■ The problem
Return, unchanged, the lines of the listing below from the line with "Value of type" through the line with "关键字只能调用 void 函数。|", including both of those lines.

■ Information
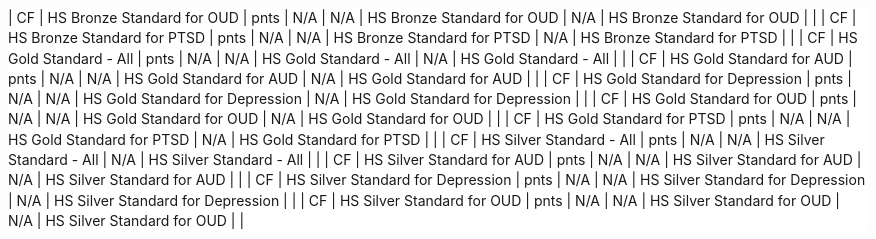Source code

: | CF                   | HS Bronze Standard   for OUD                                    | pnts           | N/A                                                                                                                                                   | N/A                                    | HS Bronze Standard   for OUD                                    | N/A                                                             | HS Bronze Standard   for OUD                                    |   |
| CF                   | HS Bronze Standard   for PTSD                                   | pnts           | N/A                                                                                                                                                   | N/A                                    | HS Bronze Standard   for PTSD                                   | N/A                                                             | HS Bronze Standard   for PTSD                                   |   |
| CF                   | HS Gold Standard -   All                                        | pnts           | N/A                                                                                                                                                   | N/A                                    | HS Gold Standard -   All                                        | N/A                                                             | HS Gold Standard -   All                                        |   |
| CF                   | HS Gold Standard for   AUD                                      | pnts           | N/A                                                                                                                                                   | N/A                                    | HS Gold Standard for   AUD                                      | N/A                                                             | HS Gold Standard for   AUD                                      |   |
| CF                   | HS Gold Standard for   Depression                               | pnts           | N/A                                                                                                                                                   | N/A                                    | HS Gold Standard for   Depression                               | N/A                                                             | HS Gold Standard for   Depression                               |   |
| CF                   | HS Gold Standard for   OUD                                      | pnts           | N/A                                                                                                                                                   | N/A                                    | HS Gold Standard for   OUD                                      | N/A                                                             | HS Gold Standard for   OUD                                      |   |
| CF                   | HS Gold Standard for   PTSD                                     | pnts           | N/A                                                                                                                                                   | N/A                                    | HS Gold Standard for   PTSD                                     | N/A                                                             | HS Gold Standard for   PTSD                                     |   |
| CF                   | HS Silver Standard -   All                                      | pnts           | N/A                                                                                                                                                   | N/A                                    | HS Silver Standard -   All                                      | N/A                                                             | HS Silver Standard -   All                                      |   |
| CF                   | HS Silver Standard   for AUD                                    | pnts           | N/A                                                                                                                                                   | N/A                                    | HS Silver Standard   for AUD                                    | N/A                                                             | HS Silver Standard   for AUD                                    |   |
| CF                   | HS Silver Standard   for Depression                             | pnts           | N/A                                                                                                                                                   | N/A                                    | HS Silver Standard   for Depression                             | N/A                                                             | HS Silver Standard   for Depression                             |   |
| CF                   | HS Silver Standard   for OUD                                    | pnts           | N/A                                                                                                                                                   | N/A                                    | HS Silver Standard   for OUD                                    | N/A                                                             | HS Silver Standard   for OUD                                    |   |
* * *
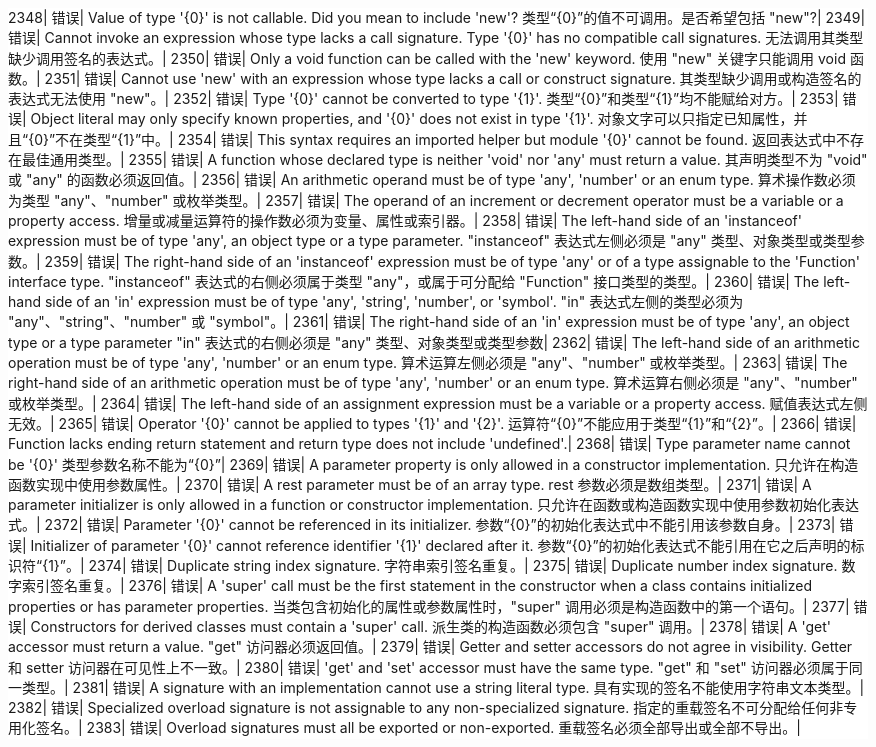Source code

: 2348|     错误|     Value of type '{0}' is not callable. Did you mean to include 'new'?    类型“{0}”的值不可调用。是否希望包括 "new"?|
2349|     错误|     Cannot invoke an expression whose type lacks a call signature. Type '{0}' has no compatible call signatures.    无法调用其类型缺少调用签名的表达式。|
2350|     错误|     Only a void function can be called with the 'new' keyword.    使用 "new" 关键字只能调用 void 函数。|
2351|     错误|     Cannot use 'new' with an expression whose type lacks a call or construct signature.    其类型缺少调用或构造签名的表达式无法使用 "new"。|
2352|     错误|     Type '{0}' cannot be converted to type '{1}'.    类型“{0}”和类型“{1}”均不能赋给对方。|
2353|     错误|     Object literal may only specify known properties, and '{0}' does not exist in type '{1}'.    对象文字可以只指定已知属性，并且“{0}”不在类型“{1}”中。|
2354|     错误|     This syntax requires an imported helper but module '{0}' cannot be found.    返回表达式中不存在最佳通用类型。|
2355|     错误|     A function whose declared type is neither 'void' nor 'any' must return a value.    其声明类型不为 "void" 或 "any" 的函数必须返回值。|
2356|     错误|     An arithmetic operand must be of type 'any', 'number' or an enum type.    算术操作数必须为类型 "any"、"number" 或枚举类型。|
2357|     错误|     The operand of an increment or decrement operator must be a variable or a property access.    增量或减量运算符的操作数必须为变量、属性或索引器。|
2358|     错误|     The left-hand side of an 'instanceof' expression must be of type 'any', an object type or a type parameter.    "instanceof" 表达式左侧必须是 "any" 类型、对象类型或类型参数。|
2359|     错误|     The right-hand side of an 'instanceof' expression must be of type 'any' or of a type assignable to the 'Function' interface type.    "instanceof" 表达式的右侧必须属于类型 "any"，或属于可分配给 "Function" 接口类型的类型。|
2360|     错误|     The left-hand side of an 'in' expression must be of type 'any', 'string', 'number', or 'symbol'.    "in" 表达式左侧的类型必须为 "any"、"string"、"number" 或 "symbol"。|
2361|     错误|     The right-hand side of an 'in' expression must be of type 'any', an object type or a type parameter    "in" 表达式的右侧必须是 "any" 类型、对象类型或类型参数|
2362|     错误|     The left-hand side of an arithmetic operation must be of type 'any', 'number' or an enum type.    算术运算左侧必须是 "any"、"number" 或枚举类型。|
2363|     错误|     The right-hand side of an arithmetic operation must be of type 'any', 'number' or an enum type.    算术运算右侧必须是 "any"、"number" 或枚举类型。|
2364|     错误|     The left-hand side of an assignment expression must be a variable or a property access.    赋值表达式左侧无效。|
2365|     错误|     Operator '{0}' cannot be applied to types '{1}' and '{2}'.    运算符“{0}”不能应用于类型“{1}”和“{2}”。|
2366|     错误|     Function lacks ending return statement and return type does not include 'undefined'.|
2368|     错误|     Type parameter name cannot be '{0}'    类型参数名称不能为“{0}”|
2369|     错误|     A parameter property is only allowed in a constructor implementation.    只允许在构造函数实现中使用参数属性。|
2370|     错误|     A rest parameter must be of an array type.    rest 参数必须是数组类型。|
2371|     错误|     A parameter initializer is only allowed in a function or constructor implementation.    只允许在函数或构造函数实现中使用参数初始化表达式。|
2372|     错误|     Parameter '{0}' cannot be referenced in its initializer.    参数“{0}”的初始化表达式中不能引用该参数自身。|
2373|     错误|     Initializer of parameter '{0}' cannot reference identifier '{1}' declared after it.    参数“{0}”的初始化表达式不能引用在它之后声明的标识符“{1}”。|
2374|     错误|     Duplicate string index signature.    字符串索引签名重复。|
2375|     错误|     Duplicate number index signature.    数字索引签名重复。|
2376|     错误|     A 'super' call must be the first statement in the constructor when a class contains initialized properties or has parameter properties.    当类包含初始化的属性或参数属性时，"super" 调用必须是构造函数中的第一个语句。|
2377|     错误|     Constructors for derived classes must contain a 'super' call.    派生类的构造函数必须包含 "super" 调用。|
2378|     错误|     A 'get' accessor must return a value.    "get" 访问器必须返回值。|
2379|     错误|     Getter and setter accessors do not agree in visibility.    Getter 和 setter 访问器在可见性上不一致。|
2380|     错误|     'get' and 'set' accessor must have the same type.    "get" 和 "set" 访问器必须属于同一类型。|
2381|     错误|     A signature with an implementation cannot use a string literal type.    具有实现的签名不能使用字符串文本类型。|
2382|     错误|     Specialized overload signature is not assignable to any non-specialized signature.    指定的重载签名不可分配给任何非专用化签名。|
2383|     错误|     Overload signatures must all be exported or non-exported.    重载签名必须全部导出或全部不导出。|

■ Answer below
: 2348|     错误|     Value of type '{0}' is not callable. Did you mean to include 'new'?    类型“{0}”的值不可调用。是否希望包括 "new"?|
2349|     错误|     Cannot invoke an expression whose type lacks a call signature. Type '{0}' has no compatible call signatures.    无法调用其类型缺少调用签名的表达式。|
2350|     错误|     Only a void function can be called with the 'new' keyword.    使用 "new" 关键字只能调用 void 函数。|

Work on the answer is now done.